Without naming any local government, Guo also said that the structure of debt maturity would be “optimised”, and that the interest rate “burden” would be reduced on local-level debt.

Analysts at China International Capital Corporation said Guizhou’s debt-restructuring programme is difficult for other regions to emulate, at least not without Beijing’s support.

“Considering that the relevant handling of Zunyi Road and Bridge has been supported by the central government and is reasonable to a certain extent … the actual implementation of debt restructuring in other weak regions still needs to pay attention to the changes in their own capabilities and to the guidance of central government policies,” China International Capital said last week.

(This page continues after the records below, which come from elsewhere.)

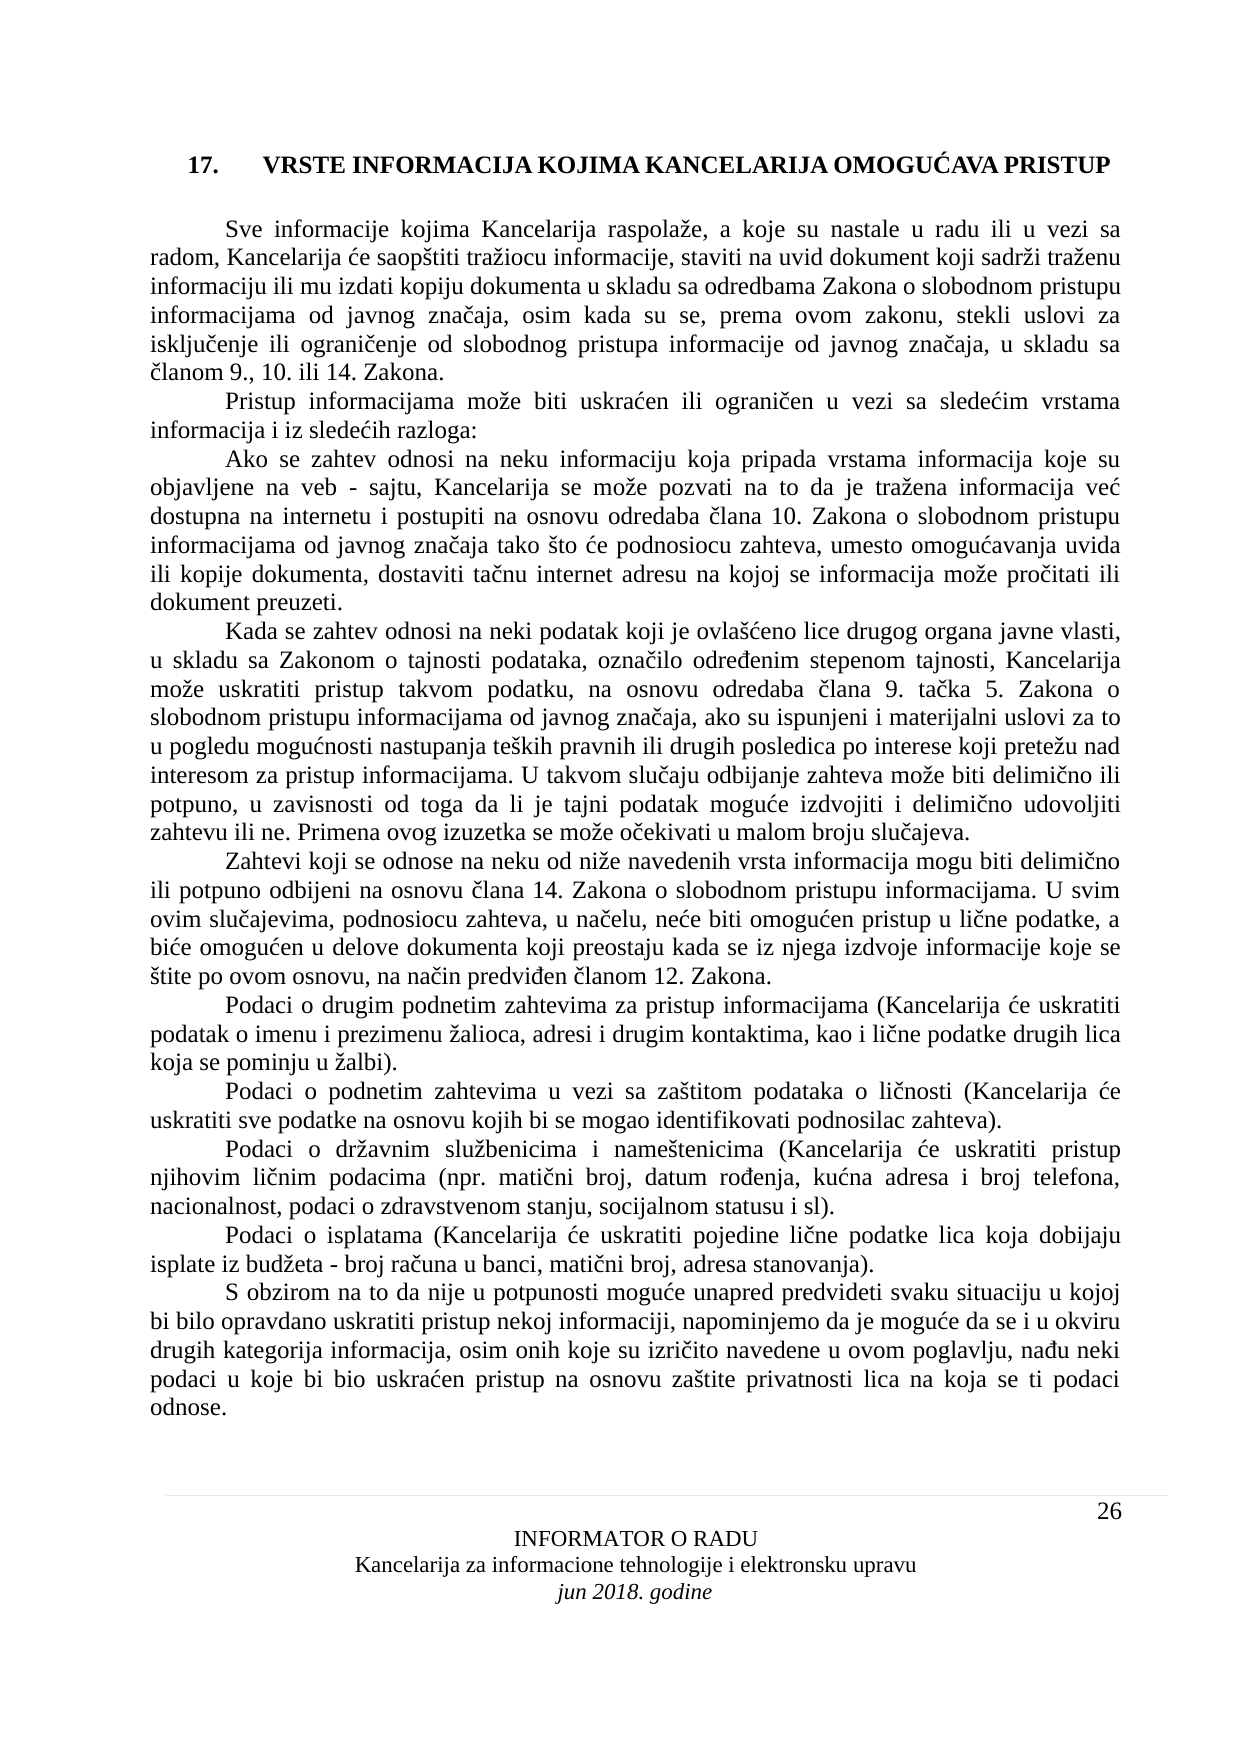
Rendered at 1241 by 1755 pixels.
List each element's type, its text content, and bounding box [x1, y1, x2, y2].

subtitle VRSTE INFORMACIJA KOJIMA KANCELARIJA OMOGUĆAVA PRISTUP [187, 150, 1122, 179]
text Podaci o državnim službenicima i nameštenicima (Kancelarija će uskratiti pristup njihovim ličnim podacima (npr. matični broj, datum rođenja, kućna adresa i broj telefona, nacionalnost, podaci o zdravstvenom stanju, socijalnom statusu i sl). [150, 1134, 1122, 1220]
text Kada se zahtev odnosi na neki podatak koji je ovlašćeno lice drugog organa javne vlasti, u skladu sa Zakonom o tajnosti podataka, označilo određenim stepenom tajnosti, Kancelarija može uskratiti pristup takvom podatku, na osnovu odredaba člana 9. tačka 5. Zakona o slobodnom pristupu informacijama od javnog značaja, ako su ispunjeni i materijalni uslovi za to u pogledu mogućnosti nastupanja teških pravnih ili drugih posledica po interese koji pretežu nad interesom za pristup informacijama. U takvom slučaju odbijanje zahteva može biti delimično ili potpuno, u zavisnosti od toga da li je tajni podatak moguće izdvojiti i delimično udovolјiti zahtevu ili ne. Primena ovog izuzetka se može očekivati u malom broju slučajeva. [150, 616, 1122, 846]
text Podaci o drugim podnetim zahtevima za pristup informacijama (Kancelarija će uskratiti podatak o imenu i prezimenu žalioca, adresi i drugim kontaktima, kao i lične podatke drugih lica koja se pominju u žalbi). [150, 990, 1122, 1076]
text Sve informacije kojima Kancelarija raspolaže, a koje su nastale u radu ili u vezi sa radom, Kancelarija će saopštiti tražiocu informacije, staviti na uvid dokument koji sadrži traženu informaciju ili mu izdati kopiju dokumenta u skladu sa odredbama Zakona o slobodnom pristupu informacijama od javnog značaja, osim kada su se, prema ovom zakonu, stekli uslovi za isklјučenje ili ograničenje od slobodnog pristupa informacije od javnog značaja, u skladu sa članom 9., 10. ili 14. Zakona. [150, 214, 1122, 386]
text Podaci o podnetim zahtevima u vezi sa zaštitom podataka o ličnosti (Kancelarija će uskratiti sve podatke na osnovu kojih bi se mogao identifikovati podnosilac zahteva). [150, 1076, 1122, 1134]
text Pristup informacijama može biti uskraćen ili ograničen u vezi sa sledećim vrstama informacija i iz sledećih razloga: [150, 386, 1122, 444]
text S obzirom na to da nije u potpunosti moguće unapred predvideti svaku situaciju u kojoj bi bilo opravdano uskratiti pristup nekoj informaciji, napominjemo da je moguće da se i u okviru drugih kategorija informacija, osim onih koje su izričito navedene u ovom poglavlјu, nađu neki podaci u koje bi bio uskraćen pristup na osnovu zaštite privatnosti lica na koja se ti podaci odnose. [150, 1277, 1122, 1421]
text Zahtevi koji se odnose na neku od niže navedenih vrsta informacija mogu biti delimično ili potpuno odbijeni na osnovu člana 14. Zakona o slobodnom pristupu informacijama. U svim ovim slučajevima, podnosiocu zahteva, u načelu, neće biti omogućen pristup u lične podatke, a biće omogućen u delove dokumenta koji preostaju kada se iz njega izdvoje informacije koje se štite po ovom osnovu, na način predviđen članom 12. Zakona. [150, 846, 1122, 990]
text Podaci o isplatama (Kancelarija će uskratiti pojedine lične podatke lica koja dobijaju isplate iz budžeta - broj računa u banci, matični broj, adresa stanovanja). [150, 1220, 1122, 1277]
text Ako se zahtev odnosi na neku informaciju koja pripada vrstama informacija koje su objavlјene na veb - sajtu, Kancelarija se može pozvati na to da je tražena informacija već dostupna na internetu i postupiti na osnovu odredaba člana 10. Zakona o slobodnom pristupu informacijama od javnog značaja tako što će podnosiocu zahteva, umesto omogućavanja uvida ili kopije dokumenta, dostaviti tačnu internet adresu na kojoj se informacija može pročitati ili dokument preuzeti. [150, 444, 1122, 616]
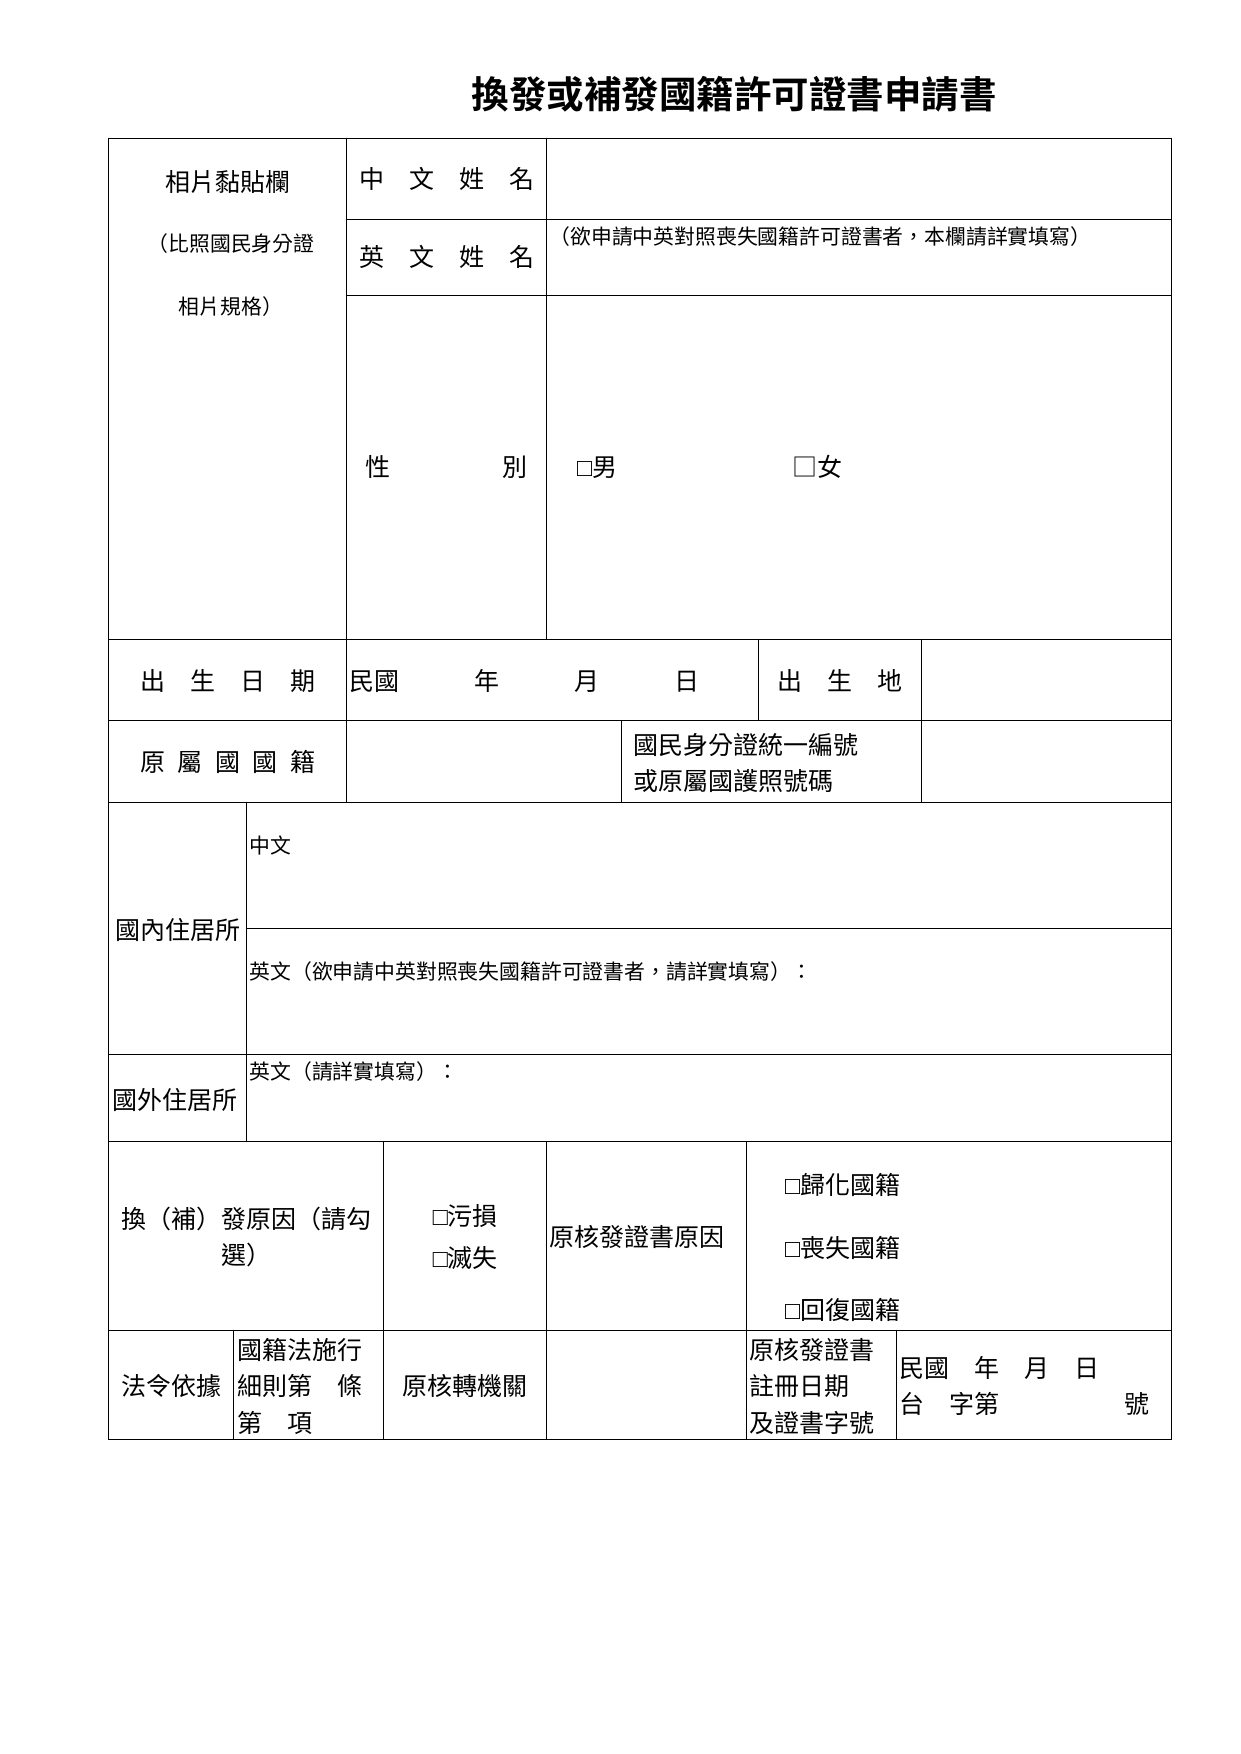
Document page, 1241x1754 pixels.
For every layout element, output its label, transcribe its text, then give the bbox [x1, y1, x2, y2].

table_cell 原核轉機關 [384, 1331, 546, 1439]
table_cell 原 屬 國 國 籍 [109, 721, 346, 802]
table_cell （欲申請中英對照喪失國籍許可證書者，本欄請詳實填寫） [547, 220, 1171, 295]
table_cell 原核發證書 註冊日期 及證書字號 [747, 1331, 896, 1439]
table_cell 原核發證書原因 [547, 1142, 746, 1329]
table_cell 英 文 姓 名 [347, 220, 546, 295]
table_cell 出 生 日 期 [109, 640, 346, 720]
table_cell 國外住居所 [109, 1055, 246, 1141]
table_cell 法令依據 [109, 1331, 233, 1439]
table_cell [547, 1331, 746, 1439]
table_cell 國籍法施行細則第 條第 項 [234, 1331, 383, 1439]
table_cell 民國 年 月 日 台 字第 號 [897, 1331, 1171, 1439]
table_cell 性 別 [347, 296, 546, 638]
table_cell [347, 721, 621, 802]
table_cell □男 □女 [547, 296, 1171, 638]
text 換發或補發國籍許可證書申請書 [207, 64, 1240, 119]
table_cell [922, 640, 1171, 720]
table_cell 換（補）發原因（請勾選） [109, 1142, 383, 1329]
table_header 相片黏貼欄 （比照國民身分證相片規格） [109, 139, 346, 638]
table_cell 中文 [247, 803, 1171, 928]
table_header [547, 139, 1171, 219]
table_cell 出 生 地 [759, 640, 921, 720]
table_cell 國民身分證統一編號 或原屬國護照號碼 [622, 721, 921, 802]
table_cell 英文（請詳實填寫）： [247, 1055, 1171, 1141]
table_header 中 文 姓 名 [347, 139, 546, 219]
table_cell □污損 □滅失 [384, 1142, 546, 1329]
table_cell 國內住居所 [109, 803, 246, 1054]
table_cell □歸化國籍 □喪失國籍 □回復國籍 [747, 1142, 1171, 1329]
table_cell 英文（欲申請中英對照喪失國籍許可證書者，請詳實填寫）： [247, 929, 1171, 1054]
table_cell [922, 721, 1171, 802]
table_cell 民國 年 月 日 [347, 640, 758, 720]
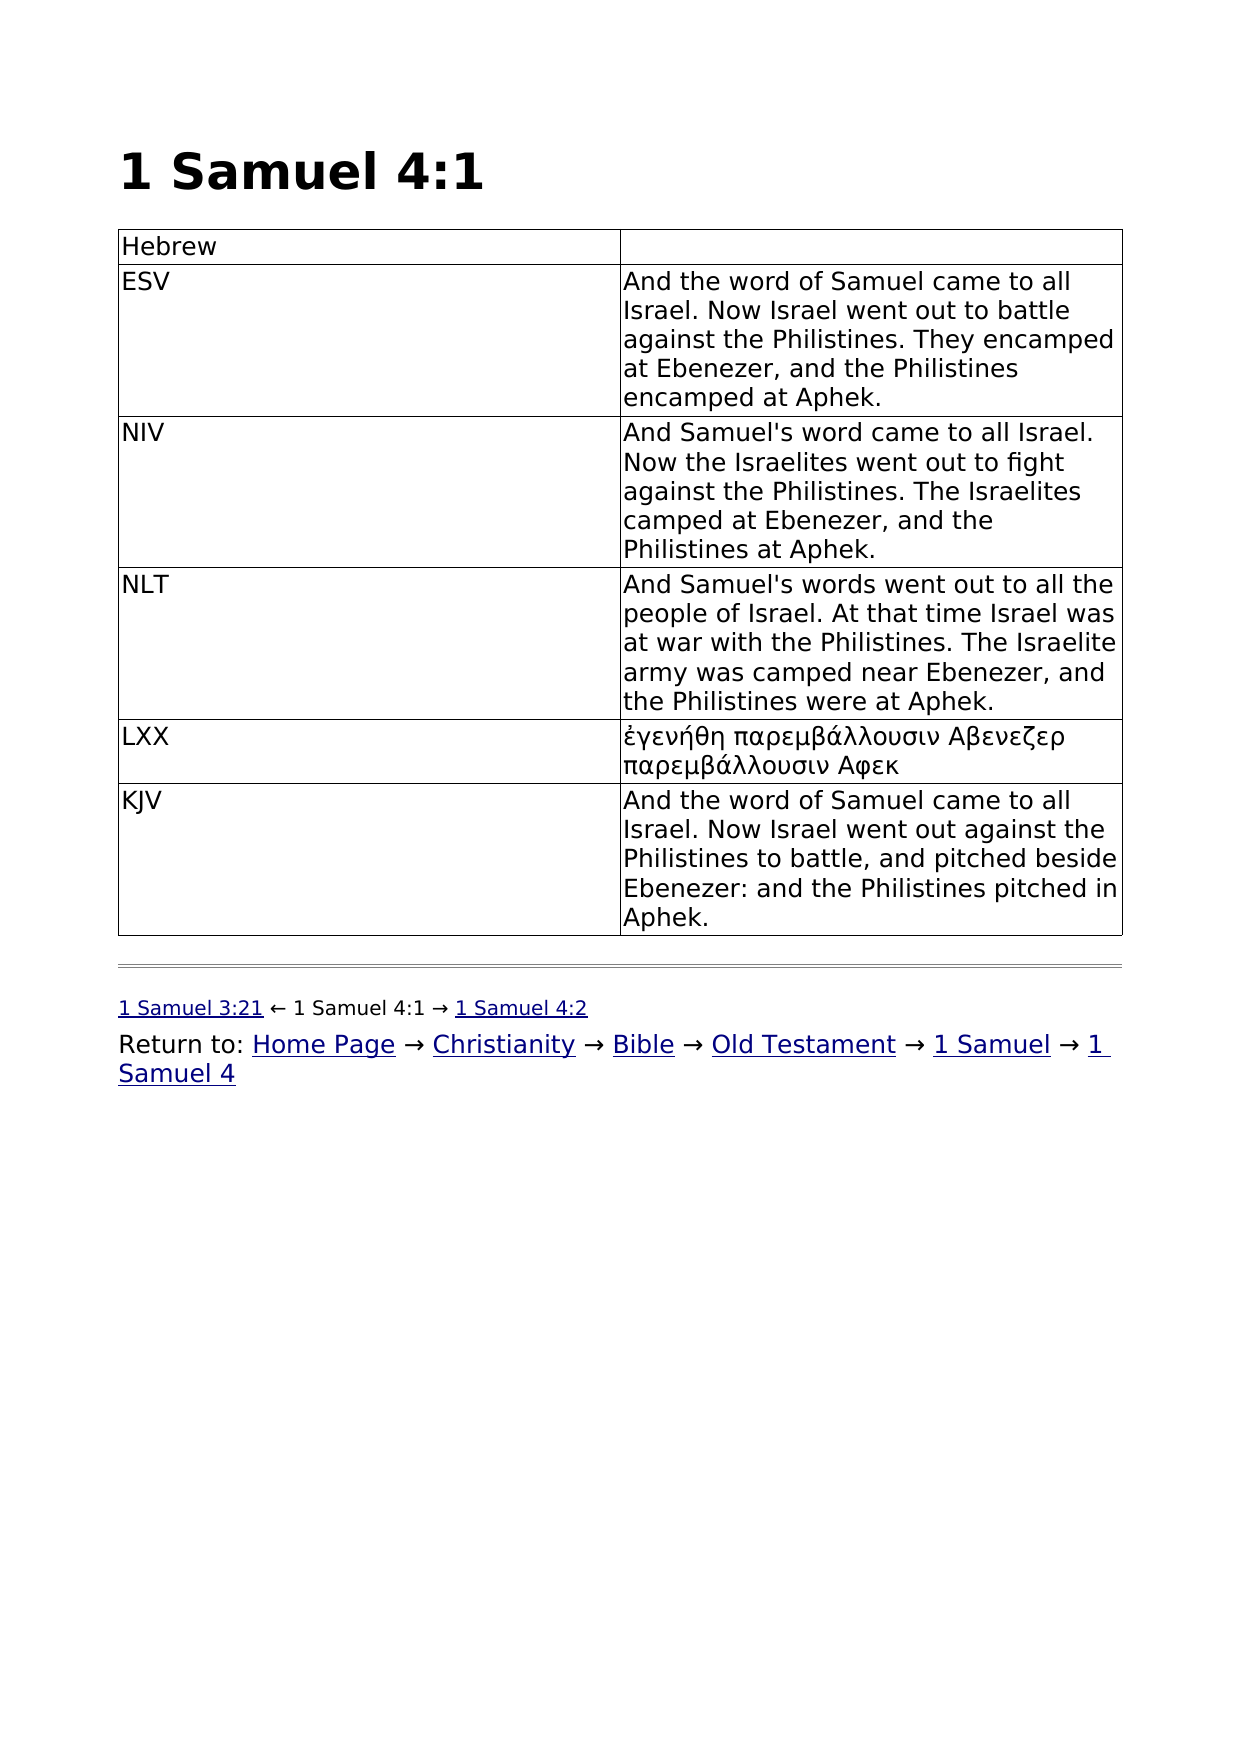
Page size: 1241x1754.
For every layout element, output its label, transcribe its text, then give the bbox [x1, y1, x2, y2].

table_cell And the word of Samuel came to all Israel. Now Israel went out against the Philistines to battle, and pitched beside Ebenezer: and the Philistines pitched in Aphek. [621, 784, 1122, 935]
subtitle 1 Samuel 4:1 [118, 143, 1122, 201]
table_header [621, 230, 1122, 264]
table_cell And Samuel's word came to all Israel. Now the Israelites went out to fight against the Philistines. The Israelites camped at Ebenezer, and the Philistines at Aphek. [621, 417, 1122, 567]
table_cell LXX [119, 720, 620, 783]
table_cell NLT [119, 568, 620, 719]
table_cell ἐγενήθη παρεμβάλλουσιν Αβενεζερ παρεμβάλλουσιν Αφεκ [621, 720, 1122, 783]
table_cell ESV [119, 265, 620, 416]
table_header Hebrew [119, 230, 620, 264]
text Return to: Home Page → Christianity → Bible → Old Testament → 1 Samuel → 1 Samuel 4 [118, 1030, 1122, 1089]
table_cell And the word of Samuel came to all Israel. Now Israel went out to battle against the Philistines. They encamped at Ebenezer, and the Philistines encamped at Aphek. [621, 265, 1122, 416]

The reason we are worried about the debts of local governments is that many of the hidden debts are in LGFVs
Liu Shangxi

Liu Shangxi, president of the Chinese Academy of Fiscal Sciences, said last month that restricting some LGFVs from borrowing may actually increase their debt risk, and that the central government should consider “new standards” when it comes to evaluating LGFVs assets and liabilities, to avoid misjudging the underlying risks.

Liu explained that the dual role of many LGFVs as commercial entities and state-owned firms means that risks should not be assessed in a one-size-fits-all approach.

“The reason we are worried about the debts of local governments is that many of the hidden debts are in LGFVs,” Liu said in a presentation on LGFVs and urbanisation on December 9.

“In fact, this is because our understanding of the assets and liabilities of LGFVs may need to be further deepened.”